Outros inquéritos podem manter Lula na cadeia

  Sex, 07-Jun-2019
Lula: mais um Lula: mais um

O juiz Vallisney de Souza Oliveira, da 10ª Vara Federal Criminal do Distrito Federal, aceitou na quinta-feira uma nova denúncia do Ministério Público contra o ex-presidente Lula, os ex-ministros petistas Antônio Palocci Filho e Paulo Bernardo e o empresário Marcelo Odebrech.

Os políticos são acusados de corrupção passiva pela liberação para a Odebrecht de 1 bilhão de dólares em empréstimos do Banco Nacional de Desenvolvimento Econômico e Social para obras em Angola.

Com isso, Lula, que estava contando passar do regime fechado para prisão domiciliar em setembro, vê se acumularem outros processos e denúncias que podem mantê-lo na cadeia.

Preso desde abril de 2018, condenado em segunda instância no caso do tríplex do Guarujá a 12 anos e um mês de prisão por corrupção e lavagem de dinheiro, Lula tem a expectativa de sair da prisão em breve porque em abril passado a Quinta Turma do STJ rduziu sua pena  nesse caso para 8 anos, 10 meses, e 20 dias.

Contudo, o ex-presidente também foi condenado em fevereiro deste ano a 12 anos e 11 meses de prisão em primeira instância no caso do sítio de Atibaia, no interior de São Paulo, por corrupção passiva e lavagem de dinheiro. A defesa recorreu.

Ao ganhar tempo, manteve aberta a janela para a passagem de Lula para prisão domiciliar, já que uma nova condenação faria as penas se somarem, tirando de Lula o benefício.

Além do caso do tríplex e o do sítio, Lula é réu em outras seis ações penais no Paraná, Distrito Federal e em São Paulo.

Pelo caso do BNDES, o juiz concedeu prazo de dez dias para que os réus apresentem suas defesas e indiquem testemunhas. de acordo com os advogados do ex-presidente, Lula "jamais solicitou ou recebeu qualquer vantagem indevida antes, durante ou após exercer o cargo de Presidente da República".

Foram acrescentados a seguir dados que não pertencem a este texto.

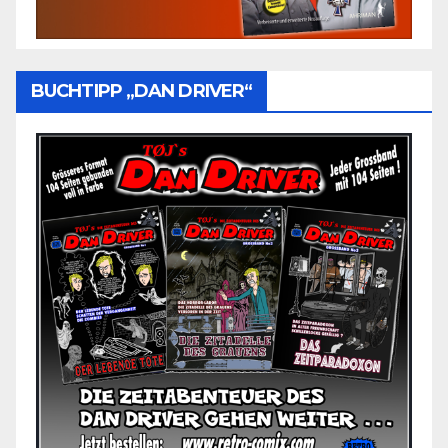
BUCHTIPP „DAN DRIVER“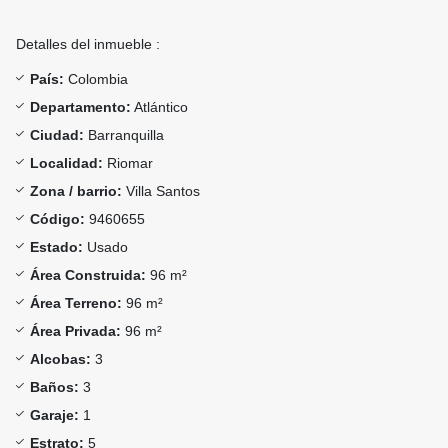
Detalles del inmueble :
País:
Colombia
Departamento:
Atlántico
Ciudad:
Barranquilla
Localidad:
Riomar
Zona / barrio:
Villa Santos
Código:
9460655
Estado:
Usado
Área Construida:
96 m²
Área Terreno:
96 m²
Área Privada:
96 m²
Alcobas:
3
Baños:
3
Garaje:
1
Estrato:
5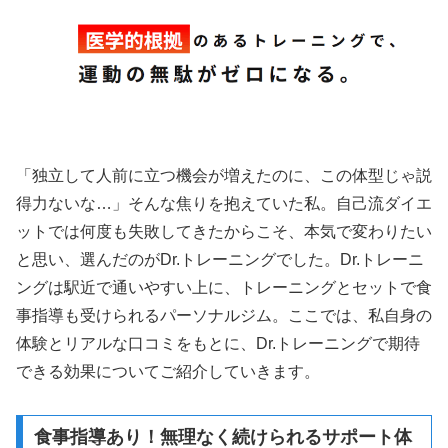
「独立して人前に立つ機会が増えたのに、この体型じゃ説
得力ないな…」そんな焦りを抱えていた私。自己流ダイエ
ットでは何度も失敗してきたからこそ、本気で変わりたい
と思い、選んだのがDr.トレーニングでした。Dr.トレーニ
ングは駅近で通いやすい上に、トレーニングとセットで食
事指導も受けられるパーソナルジム。ここでは、私自身の
体験とリアルな口コミをもとに、Dr.トレーニングで期待
できる効果についてご紹介していきます。
食事指導あり！無理なく続けられるサポート体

"A acusação parte da inaceitável premissa de se atribuir responsabilidade penal ao Presidente da República por decisões legítimas tomadas por órgãos de governo", afirmou a defesa.

De acordo com a nova denúncia do Ministério Público, a Odebrecht solicitou a interferência política do ex-presidente para elevar a quantia do empréstimo concedido a Angola pelo BNDES.

Após a concessão do empréstimo, a liberação do financiamento foi assinada por Paulo Bernardo, então ministro do Planejamento. No despacho, o juiz destacou que "a peça acusatória está jurídica e formalmente apta e descritiva", contendo vídeos, mensagens de e-mails, planilhas, relatórios policiais e outros documentos que sustentam a acusação.